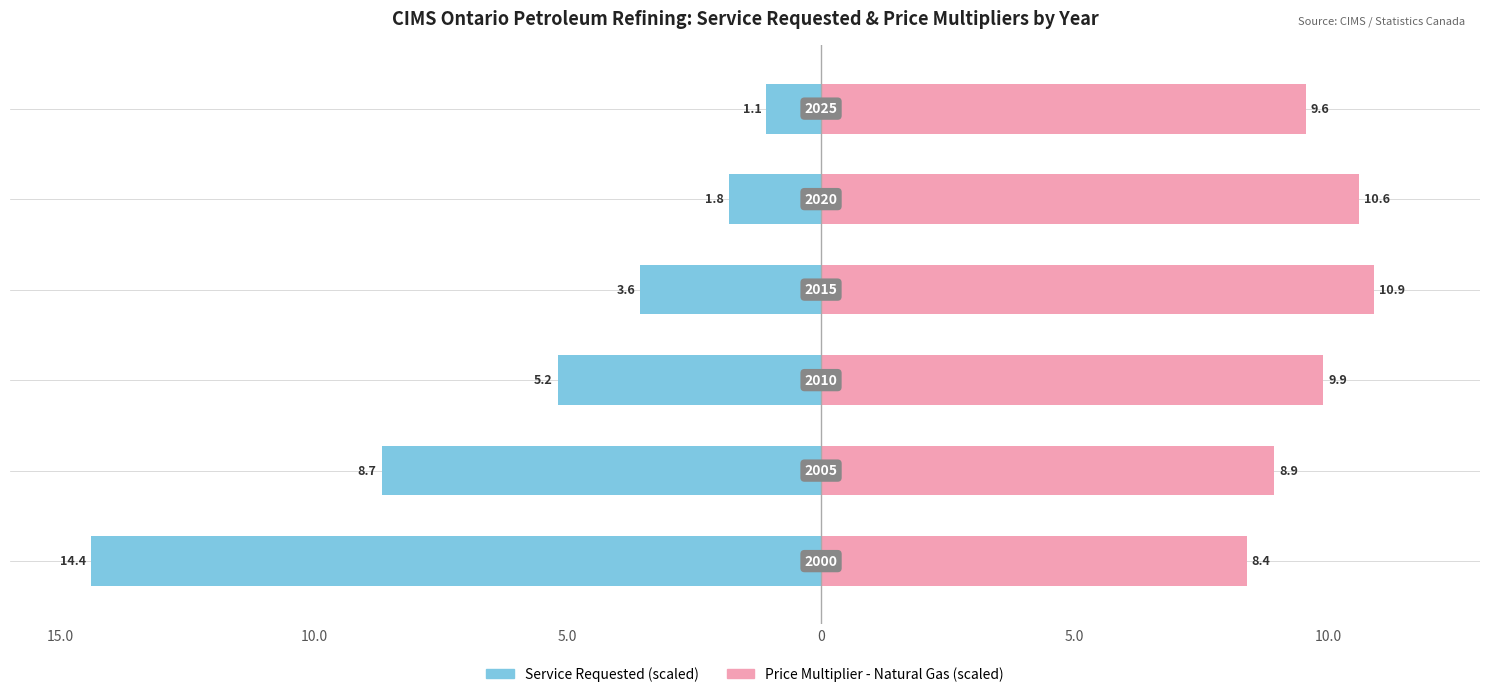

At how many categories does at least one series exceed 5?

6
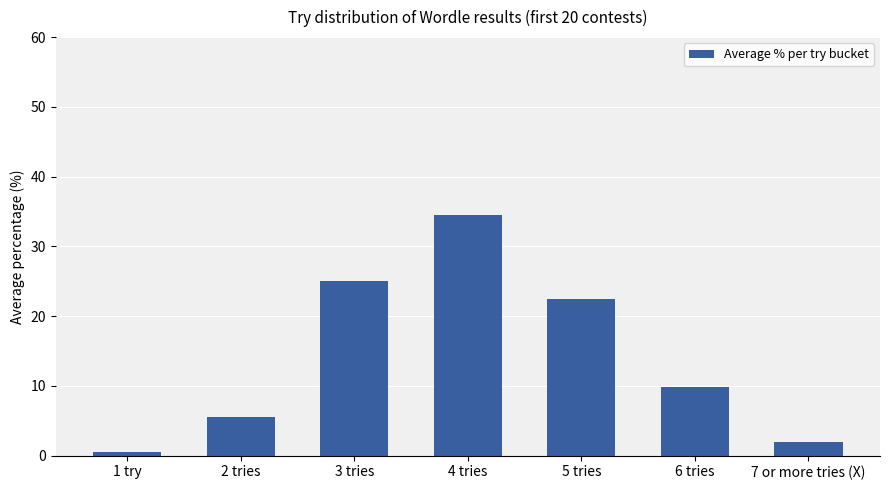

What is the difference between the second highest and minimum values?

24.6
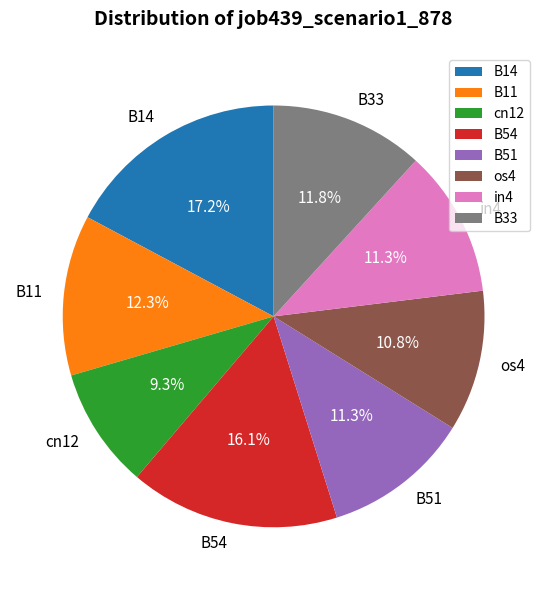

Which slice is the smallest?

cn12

☆ ☆ ☆

### PROMPT
Update all the items above by replacing "difference" with "gap" and leaving everything else as it is. Leave the pictures out of your answer.

### RESULT
At how many categories does at least one series exceed 5?

6

What is the gap between the second highest and minimum values?

24.6

Which slice is the smallest?

cn12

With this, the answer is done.